When I realized that “Timeless Waltz” would have a sequel, I was struck with the idea of, “What would be the greatest irony for a man like Alex—a doctor and a family man?” The answer to that question was that he would have a child with a horrible disease that he felt helpless to do anything about.
When I embarked upon writing about children’s leukemia, I had no idea what I was in for. I actually knew of two different families who had been through this, and I thought that I would just call these people up, ask a few questions, and sail right through. I studied online the technical stuff about the disease and its treatment, and my inspiration led me to knowing a bone-marrow transplant had to be a part of the plot. But when I called my would-be research specialists, neither of these families had needed to go through that. Of course, I prayed. I needed insight into what it was like to go through this; not just the technicalities. Then out of nowhere I recalled a very brief conversation with a woman in my ward, where she had mentioned that her niece’s son had passed away very young. “Was it leukemia?” I asked myself. I honestly couldn’t remember. I called her up, and sure enough it had been. Tragic, certainly. But I had my lead. She let me know that through the course of this child’s illness, the parents had kept an online journal. (This was before they’d picked up the name “blog.”) I was able to read experiences from both parents through the course of their son’s illness, transplant, and death. I cried my guts out and was practically in the fetal position for a day or so. Sometimes the gift of empathy that I get in relation to my gift of storytelling can be very difficult to contend with. My next dilemma was how to portray this in a novel and not have it be so depressing that no one could bear to read it. Of course, the inspiration came and I was able to make it work. Because Alex was a doctor, he was able to summarize the bone-marrow transplant experience to his wife before it actually happened, and then we just stuck to the emotional stuff after that.

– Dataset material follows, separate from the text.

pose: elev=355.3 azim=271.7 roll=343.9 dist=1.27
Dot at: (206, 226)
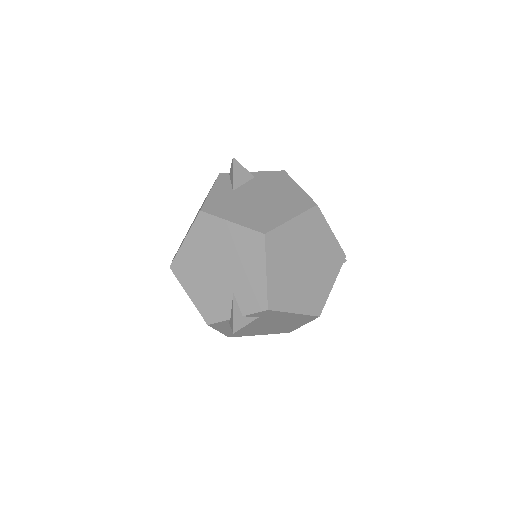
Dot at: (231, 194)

Truthfully, as I was writing, I didn’t know whether or not little Barrett was going to survive. I remember hoping that he would, but not sure if that’s how it was supposed to be written. Funny how my writing experiences can coincide with real life in that regard. I was thrilled to have it turn out well, but I had not anticipated how it would come about until near the end. When I saw the connection in the plot, it almost felt a little stereotyped to me, (even though I was very excited about the connection) but I knew that’s how it was supposed to go, so that’s how I did it.
As if that wasn’t a potent enough topic, this story also brought up Alex’s discovery that he has a half-brother through his father’s affair (which had caused him so much grief in the previous novel). Bringing Wade into the story was gripping and powerful—at least it was for me. And the
spiritual messages in regard to the situation were poignant and ironic. Some of my best dialogues about the impact of sin and the power of repentance are in this book. In that regard, it was a bit of a triumph for me with the LDS publishing industry. I had previously received a great deal of grief for writing about such sin, but in this book I was able to make some points that I felt very strongly about without offending anyone who was printing or selling the book.
A huge irony occurred for me in regard to this book when my son met the love of his life and began dating her soon after this book had been released. She’s a doctor, and she had leukemia that nearly took her life when she was sixteen. Unbelievable! She’s told me she can’t read the book because it hits too close to such a painful season of her life. She is now the mother of my beautiful grandson. Since I know how bad leukemia can be, I have some idea of what an enormous miracle that is.